*** Opening of Input data ***
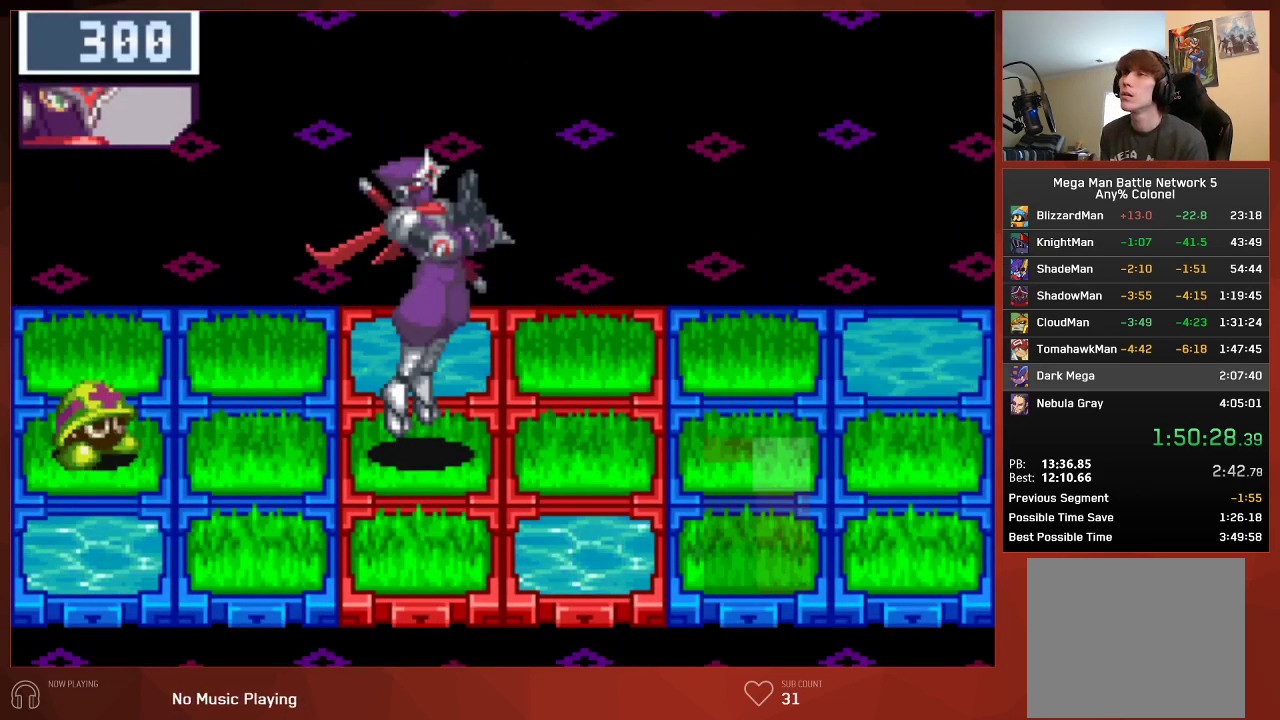
{"buttons": ["CIRCLE"], "left_stick": "center", "right_stick": "center", "events": []}
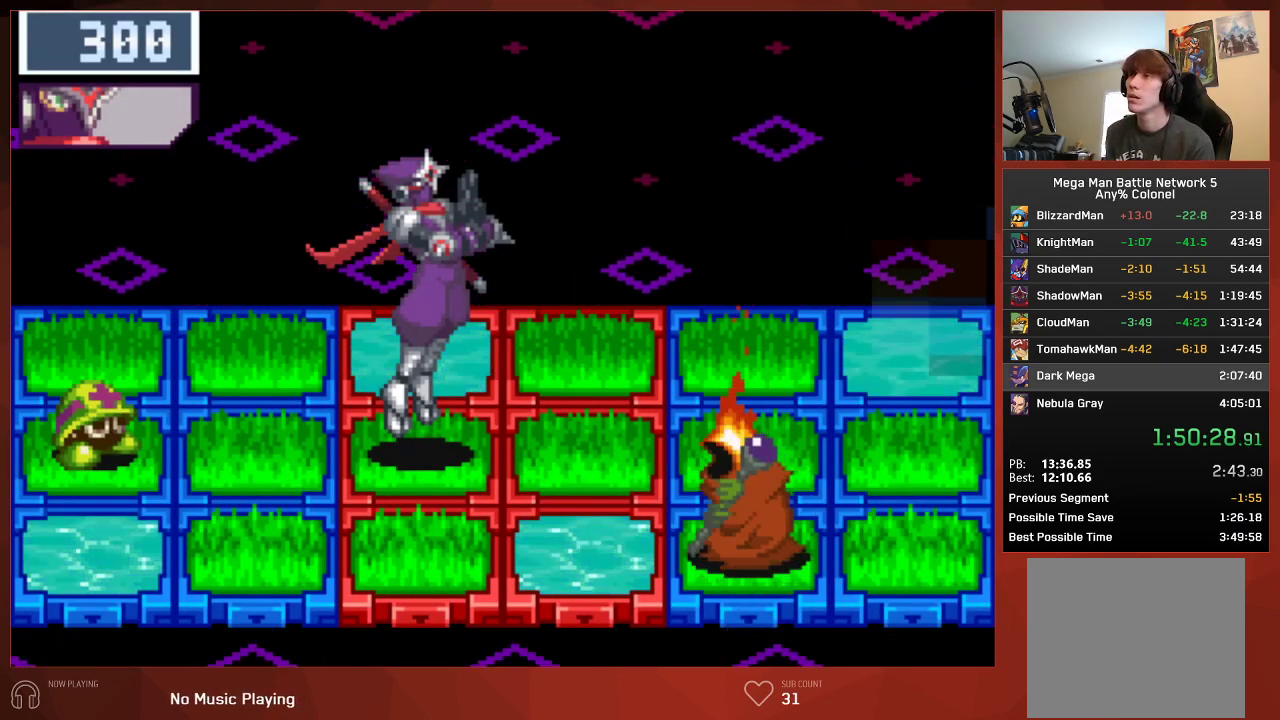
{"buttons": ["CIRCLE"], "left_stick": "center", "right_stick": "center", "events": []}
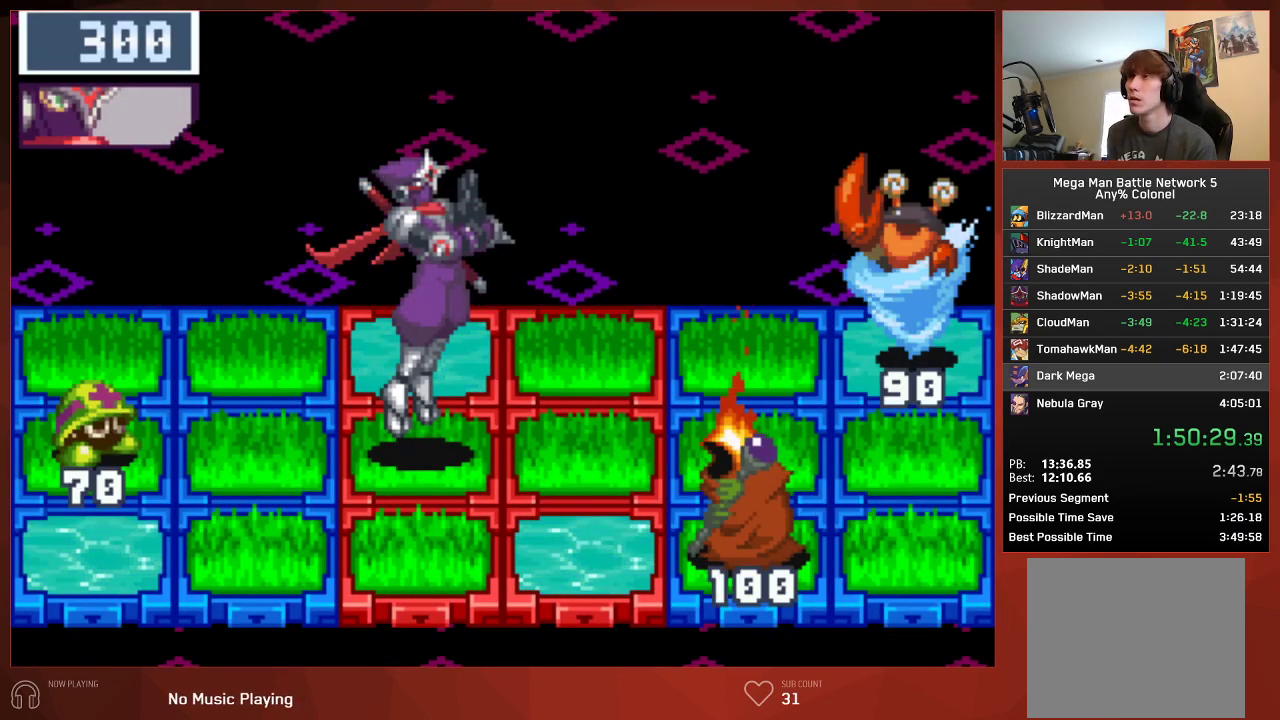
{"buttons": [], "left_stick": "center", "right_stick": "center", "events": [[250, "CIRCLE", "up"]]}
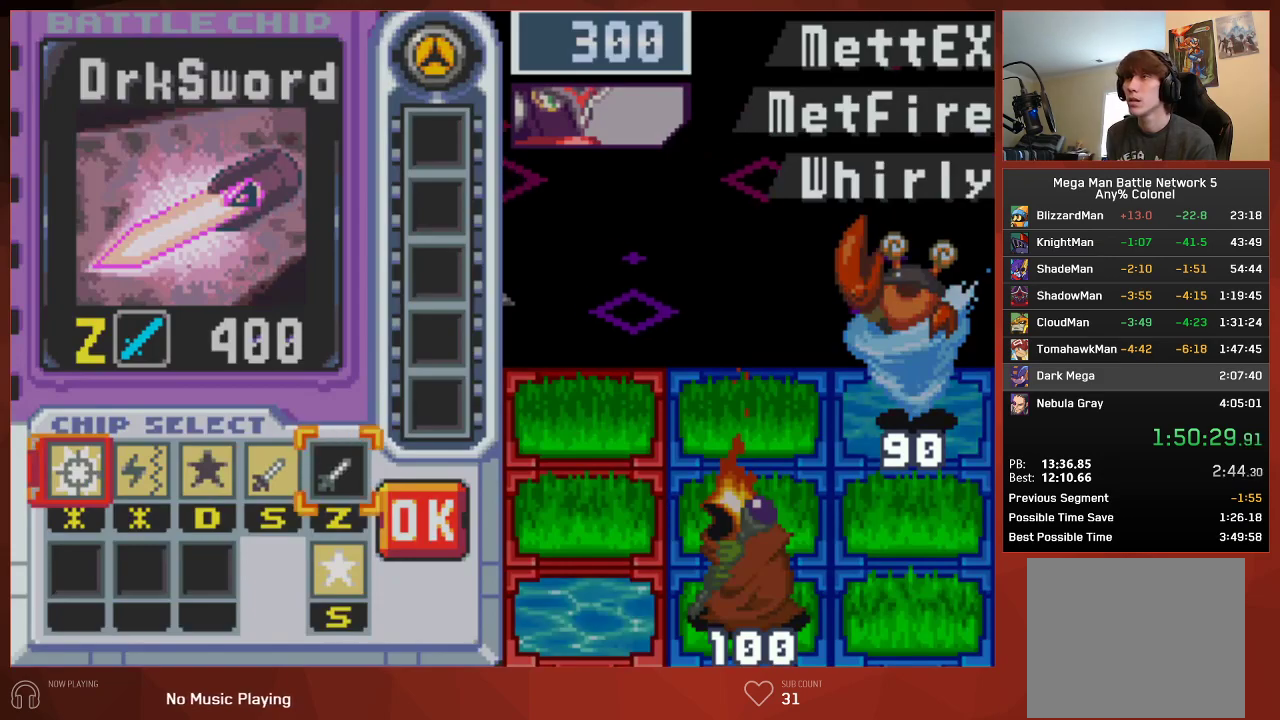
{"buttons": [], "left_stick": "center", "right_stick": "center", "events": [[200, "DPAD_LEFT", "down"], [283, "DPAD_LEFT", "up"], [383, "DPAD_LEFT", "down"], [483, "DPAD_LEFT", "up"]]}
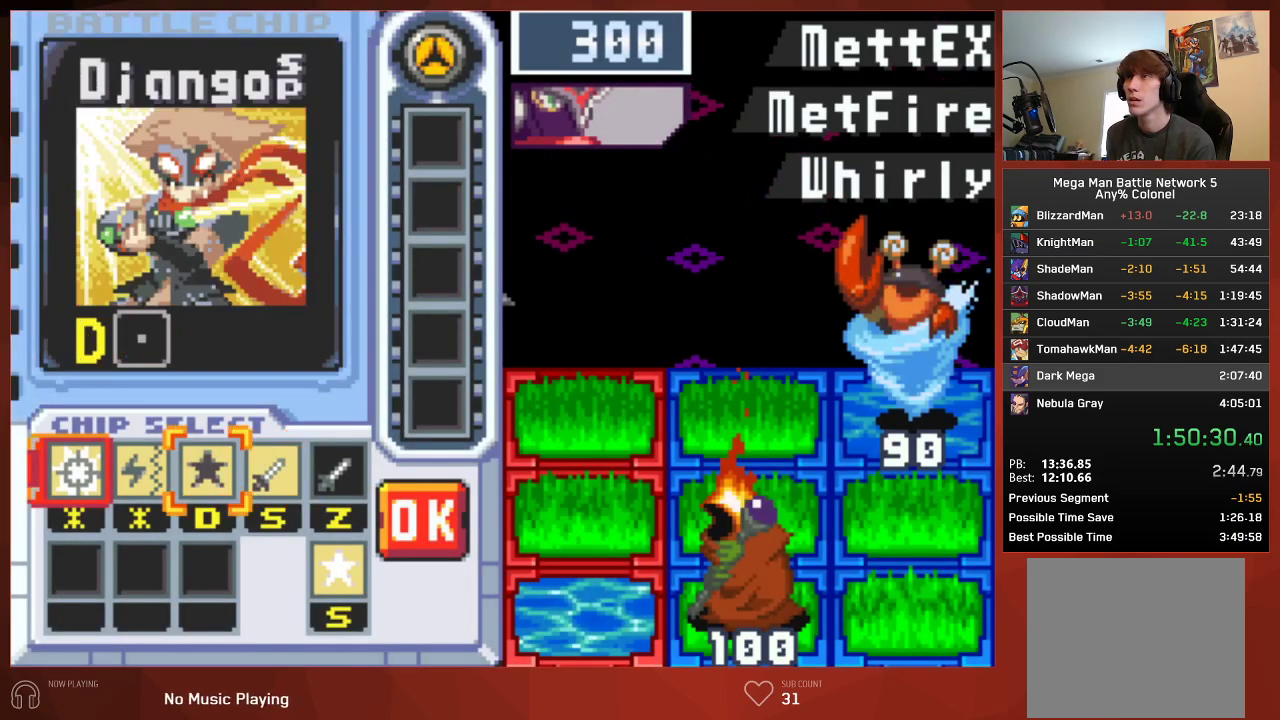
{"buttons": [], "left_stick": "center", "right_stick": "center", "events": [[67, "DPAD_LEFT", "down"], [150, "DPAD_LEFT", "up"], [250, "DPAD_LEFT", "down"], [367, "DPAD_LEFT", "up"]]}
*** Close of Input data ***
Write the listing above out again exactly, but not the images it holds.

Expected answer →
{"buttons": ["CIRCLE"], "left_stick": "center", "right_stick": "center", "events": []}
{"buttons": ["CIRCLE"], "left_stick": "center", "right_stick": "center", "events": []}
{"buttons": [], "left_stick": "center", "right_stick": "center", "events": [[250, "CIRCLE", "up"]]}
{"buttons": [], "left_stick": "center", "right_stick": "center", "events": [[200, "DPAD_LEFT", "down"], [283, "DPAD_LEFT", "up"], [383, "DPAD_LEFT", "down"], [483, "DPAD_LEFT", "up"]]}
{"buttons": [], "left_stick": "center", "right_stick": "center", "events": [[67, "DPAD_LEFT", "down"], [150, "DPAD_LEFT", "up"], [250, "DPAD_LEFT", "down"], [367, "DPAD_LEFT", "up"]]}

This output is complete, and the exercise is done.